The episode refers to the fear that the Pisan soldiers showed, “temer li fanti”, in front of the numerous Florentine army, “veggendo sè tra nemici cotanti”, after negotiating their surrender in Caprona, “ch’uscivan patteggiati di Caprona”.
Here's what Villani (a historian from the first half of the 14th century) says about this enterprise:
“Nel detto anno 1289 del mese d’agosto, i Lucchesi feciono oste sopra la città di Pisa colla forza de’ Fiorentini, che v’andarono quattrocento cavalieri di cavallate, e duemila pedoni di Firenze, e la taglia di loro e dell’altre terre di parte guelfa di Toscana, e andarono insino alle porte di Pisa, a fecionvi i Lucchesi correre il palio per la loro festa di San Regolo, e guastarla intorno in venticinque dì che vi stettono ad oste, e presono il castello di Caprona, e guastarlo”.
(In the said year 1289 in the month of August, the people of Lucca fought against the city of Pisa with the force of the Florentines, who went there with four hundred cavalrymen and two thousand Florentine pawns, and the bounty of them and of the other lands of the Guelph part of Tuscany, and went as far as the gates of Pisa, to make the Lucchese run the palio for their feast of San Regolo, and spoil it around in twenty-five days that they stayed there as host, and took the castle of Caprona, and spoil it). (G. Villani. Croniche, VII, 137)

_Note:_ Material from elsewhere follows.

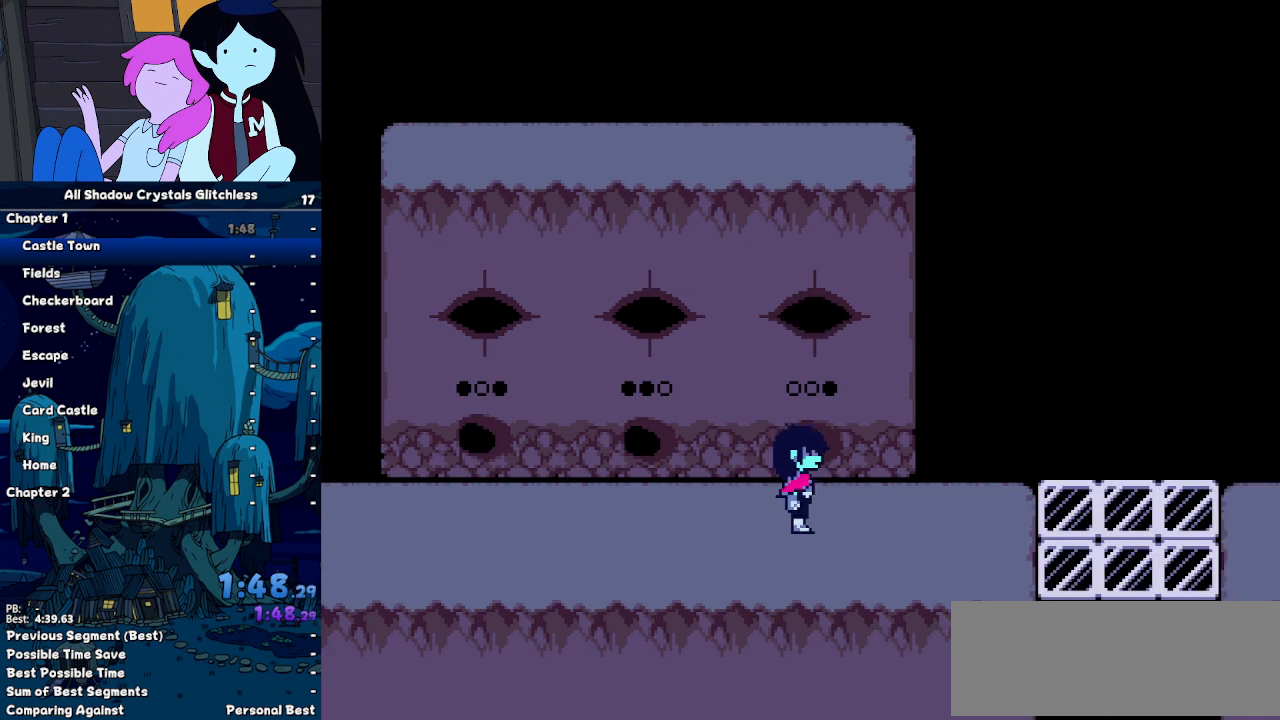
{"keys": ["right", "shift", "z"], "events": [[267, "return", "down"], [300, "return", "up"], [300, "z", "down"], [367, "return", "down"], [367, "z", "up"], [467, "return", "up"], [500, "z", "down"]]}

The fight for the Fortress of Caprona had begun in spring: it was first occupied by Nino Visconti -captain of the Pisan Guelph exiles and allied to Lucca - and then reconquered by Guido da Montefeltro. The Florentines were not ready to bring a fast backing up to the army of Lucca, as they were involved in a war with Arezzo. After defeating the Arezzo army at Campaldino(July 1289), they were able to divert part of their army and direct it towards Pisa's confines. The Poet was among the four hundred cavalrymen that allowed Nino Visconti to win back the Castle (August 16th) after a three day siege.